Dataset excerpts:
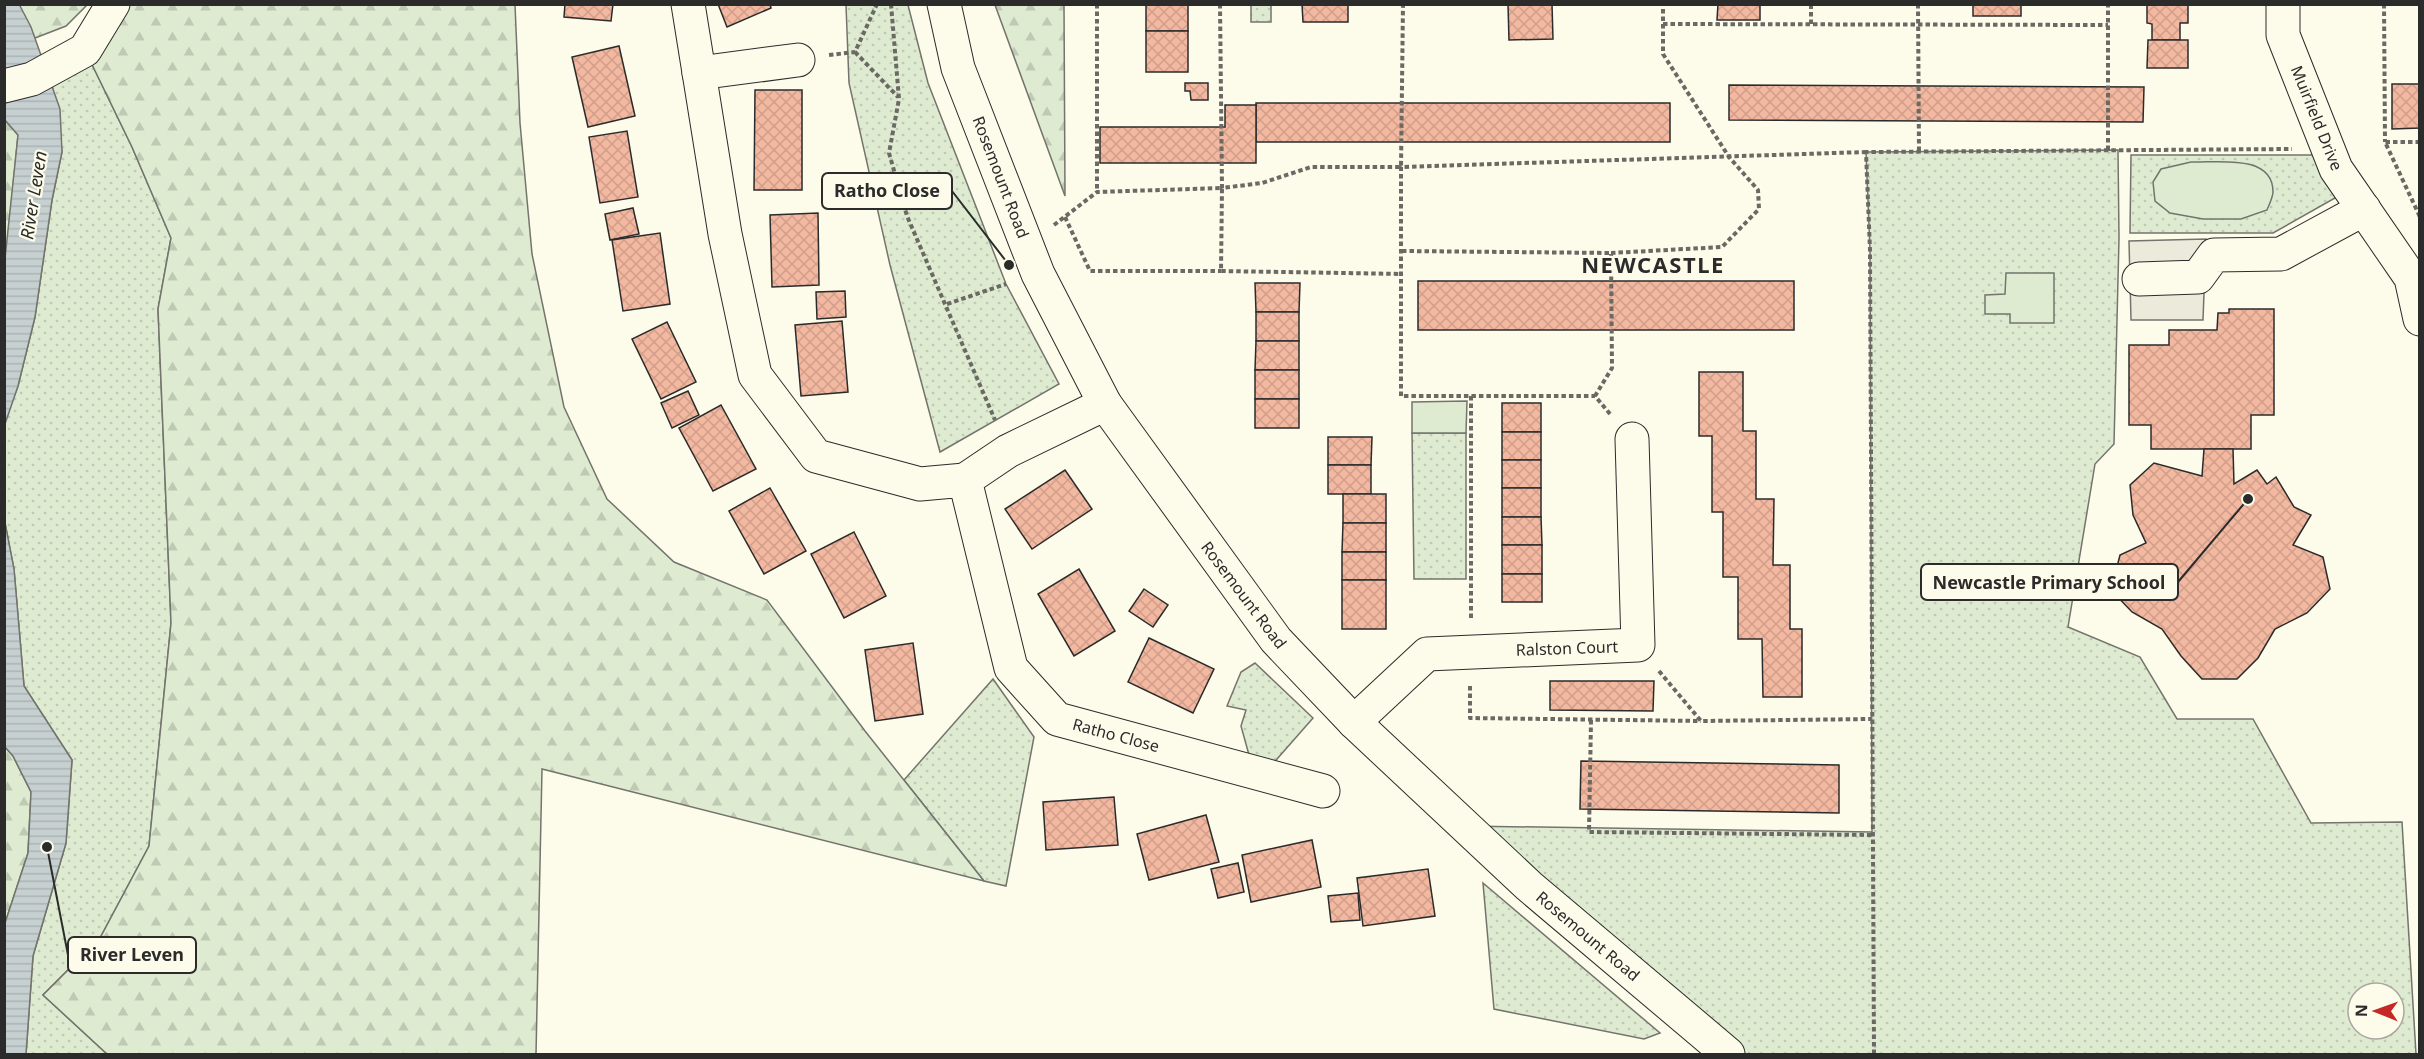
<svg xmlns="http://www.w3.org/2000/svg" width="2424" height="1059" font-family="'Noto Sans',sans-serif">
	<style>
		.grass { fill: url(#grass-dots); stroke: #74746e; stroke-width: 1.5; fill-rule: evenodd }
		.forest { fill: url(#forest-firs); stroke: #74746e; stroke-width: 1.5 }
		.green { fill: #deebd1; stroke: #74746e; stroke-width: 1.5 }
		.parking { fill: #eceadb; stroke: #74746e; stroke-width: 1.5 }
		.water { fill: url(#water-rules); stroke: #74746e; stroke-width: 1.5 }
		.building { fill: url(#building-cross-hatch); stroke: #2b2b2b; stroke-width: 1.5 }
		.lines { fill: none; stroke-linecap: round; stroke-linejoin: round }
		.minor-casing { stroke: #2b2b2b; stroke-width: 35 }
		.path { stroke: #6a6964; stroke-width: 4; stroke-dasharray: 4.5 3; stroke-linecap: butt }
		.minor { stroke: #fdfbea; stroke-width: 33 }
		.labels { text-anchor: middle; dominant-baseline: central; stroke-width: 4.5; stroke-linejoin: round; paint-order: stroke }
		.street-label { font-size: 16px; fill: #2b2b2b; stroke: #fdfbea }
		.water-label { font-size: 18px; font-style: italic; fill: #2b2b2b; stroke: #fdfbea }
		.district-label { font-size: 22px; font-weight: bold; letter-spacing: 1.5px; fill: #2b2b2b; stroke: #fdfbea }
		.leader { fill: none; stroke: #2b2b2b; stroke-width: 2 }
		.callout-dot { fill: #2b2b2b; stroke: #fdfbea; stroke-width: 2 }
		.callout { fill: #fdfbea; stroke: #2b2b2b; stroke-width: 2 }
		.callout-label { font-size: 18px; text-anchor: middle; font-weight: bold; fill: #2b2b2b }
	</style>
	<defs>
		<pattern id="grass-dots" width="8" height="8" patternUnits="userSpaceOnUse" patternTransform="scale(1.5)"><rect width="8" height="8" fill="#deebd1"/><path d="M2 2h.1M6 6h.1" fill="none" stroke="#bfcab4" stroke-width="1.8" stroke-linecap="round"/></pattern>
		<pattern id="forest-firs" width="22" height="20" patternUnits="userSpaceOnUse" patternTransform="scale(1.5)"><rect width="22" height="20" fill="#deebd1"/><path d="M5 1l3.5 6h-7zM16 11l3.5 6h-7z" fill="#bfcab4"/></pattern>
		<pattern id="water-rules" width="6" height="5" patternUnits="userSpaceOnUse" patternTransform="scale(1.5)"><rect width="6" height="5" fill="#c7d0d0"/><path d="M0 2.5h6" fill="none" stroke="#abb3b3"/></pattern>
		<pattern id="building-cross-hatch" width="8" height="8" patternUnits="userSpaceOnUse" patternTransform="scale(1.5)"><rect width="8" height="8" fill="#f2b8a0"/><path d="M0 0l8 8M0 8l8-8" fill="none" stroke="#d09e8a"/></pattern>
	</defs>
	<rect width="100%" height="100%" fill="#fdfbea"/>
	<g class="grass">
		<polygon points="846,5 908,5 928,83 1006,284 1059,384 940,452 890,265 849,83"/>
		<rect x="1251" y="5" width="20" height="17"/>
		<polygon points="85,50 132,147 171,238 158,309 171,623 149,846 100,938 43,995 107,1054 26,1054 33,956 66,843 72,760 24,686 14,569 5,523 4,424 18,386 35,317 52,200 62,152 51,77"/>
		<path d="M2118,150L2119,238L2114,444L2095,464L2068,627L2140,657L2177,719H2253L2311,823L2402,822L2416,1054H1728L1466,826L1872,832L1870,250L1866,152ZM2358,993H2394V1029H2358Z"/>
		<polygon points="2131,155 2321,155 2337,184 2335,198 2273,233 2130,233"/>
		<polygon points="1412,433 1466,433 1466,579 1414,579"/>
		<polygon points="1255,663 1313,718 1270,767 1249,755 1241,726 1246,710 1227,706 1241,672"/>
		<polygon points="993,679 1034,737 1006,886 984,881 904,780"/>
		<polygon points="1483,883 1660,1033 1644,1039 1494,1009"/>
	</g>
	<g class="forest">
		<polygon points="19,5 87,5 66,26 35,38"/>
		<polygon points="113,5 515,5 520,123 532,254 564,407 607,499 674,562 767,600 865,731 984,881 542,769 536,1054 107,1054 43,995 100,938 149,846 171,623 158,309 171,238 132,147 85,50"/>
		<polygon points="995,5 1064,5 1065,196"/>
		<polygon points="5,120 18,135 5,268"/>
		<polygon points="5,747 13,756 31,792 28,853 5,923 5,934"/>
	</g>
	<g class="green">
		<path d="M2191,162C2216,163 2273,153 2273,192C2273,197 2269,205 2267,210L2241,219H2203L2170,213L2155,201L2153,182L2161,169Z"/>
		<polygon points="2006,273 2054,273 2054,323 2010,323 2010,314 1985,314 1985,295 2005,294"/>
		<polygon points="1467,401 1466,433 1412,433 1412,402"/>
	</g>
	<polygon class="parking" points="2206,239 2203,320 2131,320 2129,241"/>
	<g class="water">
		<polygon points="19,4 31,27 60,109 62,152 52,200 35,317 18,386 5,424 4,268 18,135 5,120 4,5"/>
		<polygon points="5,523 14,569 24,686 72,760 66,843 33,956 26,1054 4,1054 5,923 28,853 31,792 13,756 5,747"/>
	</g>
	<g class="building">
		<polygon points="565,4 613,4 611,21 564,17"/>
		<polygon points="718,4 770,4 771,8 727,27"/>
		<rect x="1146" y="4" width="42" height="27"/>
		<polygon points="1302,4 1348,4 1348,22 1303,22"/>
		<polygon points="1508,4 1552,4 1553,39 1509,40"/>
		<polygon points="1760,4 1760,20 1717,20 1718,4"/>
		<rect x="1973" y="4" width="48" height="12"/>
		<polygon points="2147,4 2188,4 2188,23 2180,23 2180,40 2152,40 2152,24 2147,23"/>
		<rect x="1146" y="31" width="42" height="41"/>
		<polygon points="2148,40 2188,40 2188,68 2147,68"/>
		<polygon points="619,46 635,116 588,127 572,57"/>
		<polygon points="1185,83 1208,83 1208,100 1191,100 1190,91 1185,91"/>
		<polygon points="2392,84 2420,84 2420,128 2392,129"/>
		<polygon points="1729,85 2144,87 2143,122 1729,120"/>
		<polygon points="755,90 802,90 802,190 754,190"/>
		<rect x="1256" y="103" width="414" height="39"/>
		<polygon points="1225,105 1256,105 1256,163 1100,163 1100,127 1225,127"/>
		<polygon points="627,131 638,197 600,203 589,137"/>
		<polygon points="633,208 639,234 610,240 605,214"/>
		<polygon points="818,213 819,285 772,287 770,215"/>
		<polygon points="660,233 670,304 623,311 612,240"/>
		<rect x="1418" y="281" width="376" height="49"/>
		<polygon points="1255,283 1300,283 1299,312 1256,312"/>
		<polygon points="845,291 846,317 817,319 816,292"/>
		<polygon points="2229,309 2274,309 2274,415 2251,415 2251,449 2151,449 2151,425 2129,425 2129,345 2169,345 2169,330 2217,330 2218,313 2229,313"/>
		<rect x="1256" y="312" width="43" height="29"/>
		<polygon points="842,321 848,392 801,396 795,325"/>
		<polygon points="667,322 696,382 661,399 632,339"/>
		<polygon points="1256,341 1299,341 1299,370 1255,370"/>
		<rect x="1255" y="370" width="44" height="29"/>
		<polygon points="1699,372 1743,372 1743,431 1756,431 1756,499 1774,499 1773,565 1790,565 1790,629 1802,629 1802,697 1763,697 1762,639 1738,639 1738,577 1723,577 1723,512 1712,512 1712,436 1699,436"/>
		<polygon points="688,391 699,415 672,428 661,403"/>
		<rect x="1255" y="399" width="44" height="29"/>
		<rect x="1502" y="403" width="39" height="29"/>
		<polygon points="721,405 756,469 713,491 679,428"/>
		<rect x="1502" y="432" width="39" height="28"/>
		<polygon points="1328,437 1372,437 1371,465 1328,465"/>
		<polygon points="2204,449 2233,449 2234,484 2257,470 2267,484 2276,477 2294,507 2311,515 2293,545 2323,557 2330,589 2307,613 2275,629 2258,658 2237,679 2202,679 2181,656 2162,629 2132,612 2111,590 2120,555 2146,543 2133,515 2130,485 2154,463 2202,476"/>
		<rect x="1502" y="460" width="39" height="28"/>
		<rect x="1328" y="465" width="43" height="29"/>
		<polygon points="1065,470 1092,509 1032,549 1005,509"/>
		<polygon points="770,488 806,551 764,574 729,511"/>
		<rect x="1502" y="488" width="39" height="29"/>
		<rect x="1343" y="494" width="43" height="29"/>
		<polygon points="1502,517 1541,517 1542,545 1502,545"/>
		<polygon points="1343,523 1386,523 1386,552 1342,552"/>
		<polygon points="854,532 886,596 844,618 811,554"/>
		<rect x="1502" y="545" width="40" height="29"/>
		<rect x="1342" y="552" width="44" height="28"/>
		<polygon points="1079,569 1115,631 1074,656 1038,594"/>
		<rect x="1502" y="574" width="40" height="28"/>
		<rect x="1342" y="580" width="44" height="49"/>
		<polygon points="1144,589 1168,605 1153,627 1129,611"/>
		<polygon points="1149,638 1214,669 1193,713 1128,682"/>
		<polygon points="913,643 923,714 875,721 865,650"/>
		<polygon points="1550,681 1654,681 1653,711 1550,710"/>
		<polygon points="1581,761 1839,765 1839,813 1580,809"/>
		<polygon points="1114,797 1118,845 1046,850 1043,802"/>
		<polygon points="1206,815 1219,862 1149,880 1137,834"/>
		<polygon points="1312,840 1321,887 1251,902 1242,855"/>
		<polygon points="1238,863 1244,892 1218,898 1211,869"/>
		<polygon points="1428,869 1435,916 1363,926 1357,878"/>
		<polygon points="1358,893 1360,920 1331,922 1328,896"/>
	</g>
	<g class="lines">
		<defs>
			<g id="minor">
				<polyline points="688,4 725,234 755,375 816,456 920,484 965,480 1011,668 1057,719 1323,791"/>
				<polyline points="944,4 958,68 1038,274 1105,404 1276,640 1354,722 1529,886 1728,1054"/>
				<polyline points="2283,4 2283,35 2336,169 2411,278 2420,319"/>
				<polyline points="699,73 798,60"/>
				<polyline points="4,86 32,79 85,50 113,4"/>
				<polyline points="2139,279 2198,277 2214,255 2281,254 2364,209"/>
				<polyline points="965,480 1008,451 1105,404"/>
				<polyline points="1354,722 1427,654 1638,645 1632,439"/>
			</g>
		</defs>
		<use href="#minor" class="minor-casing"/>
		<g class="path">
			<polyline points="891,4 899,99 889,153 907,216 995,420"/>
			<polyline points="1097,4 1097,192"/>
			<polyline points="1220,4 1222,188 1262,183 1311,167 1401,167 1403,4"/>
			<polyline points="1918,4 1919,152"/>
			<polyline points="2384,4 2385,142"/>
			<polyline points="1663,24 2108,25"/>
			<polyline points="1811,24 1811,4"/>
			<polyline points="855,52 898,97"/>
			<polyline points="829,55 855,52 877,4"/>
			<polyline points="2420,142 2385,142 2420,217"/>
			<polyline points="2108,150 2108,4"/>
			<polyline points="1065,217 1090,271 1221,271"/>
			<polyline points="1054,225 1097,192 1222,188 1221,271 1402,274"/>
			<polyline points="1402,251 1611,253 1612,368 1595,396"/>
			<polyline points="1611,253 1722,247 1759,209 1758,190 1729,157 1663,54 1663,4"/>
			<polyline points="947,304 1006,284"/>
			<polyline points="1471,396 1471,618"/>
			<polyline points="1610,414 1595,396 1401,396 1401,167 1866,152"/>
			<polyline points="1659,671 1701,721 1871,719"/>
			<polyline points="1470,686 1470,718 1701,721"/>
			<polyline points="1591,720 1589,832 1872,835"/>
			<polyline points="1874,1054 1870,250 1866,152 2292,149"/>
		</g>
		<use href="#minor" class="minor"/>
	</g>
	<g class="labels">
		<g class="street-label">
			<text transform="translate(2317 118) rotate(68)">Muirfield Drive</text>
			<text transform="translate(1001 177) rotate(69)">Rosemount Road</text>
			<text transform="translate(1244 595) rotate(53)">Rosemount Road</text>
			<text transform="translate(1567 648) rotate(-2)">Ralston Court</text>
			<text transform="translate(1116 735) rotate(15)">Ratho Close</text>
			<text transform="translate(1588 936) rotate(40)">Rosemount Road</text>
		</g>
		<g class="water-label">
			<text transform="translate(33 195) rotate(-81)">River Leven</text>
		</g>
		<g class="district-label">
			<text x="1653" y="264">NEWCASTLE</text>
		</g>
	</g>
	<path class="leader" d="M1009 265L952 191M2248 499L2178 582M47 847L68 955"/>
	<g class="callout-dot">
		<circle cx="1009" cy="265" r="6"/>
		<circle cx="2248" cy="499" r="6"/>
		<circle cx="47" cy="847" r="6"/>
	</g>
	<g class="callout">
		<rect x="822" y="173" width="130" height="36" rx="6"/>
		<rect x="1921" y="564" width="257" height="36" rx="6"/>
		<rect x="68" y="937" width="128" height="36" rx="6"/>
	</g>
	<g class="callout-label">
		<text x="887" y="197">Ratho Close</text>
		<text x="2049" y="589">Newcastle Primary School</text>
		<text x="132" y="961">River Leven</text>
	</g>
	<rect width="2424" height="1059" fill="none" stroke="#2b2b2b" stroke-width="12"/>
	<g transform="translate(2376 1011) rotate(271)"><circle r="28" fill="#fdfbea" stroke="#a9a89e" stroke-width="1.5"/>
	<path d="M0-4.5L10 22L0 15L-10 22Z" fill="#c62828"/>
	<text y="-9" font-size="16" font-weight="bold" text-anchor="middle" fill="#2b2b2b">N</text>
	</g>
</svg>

## Directions for this task
Show, from the entries above, every line that includes the string "lines".

## Response to the exercise
		.lines { fill: none; stroke-linecap: round; stroke-linejoin: round }
	<g class="lines">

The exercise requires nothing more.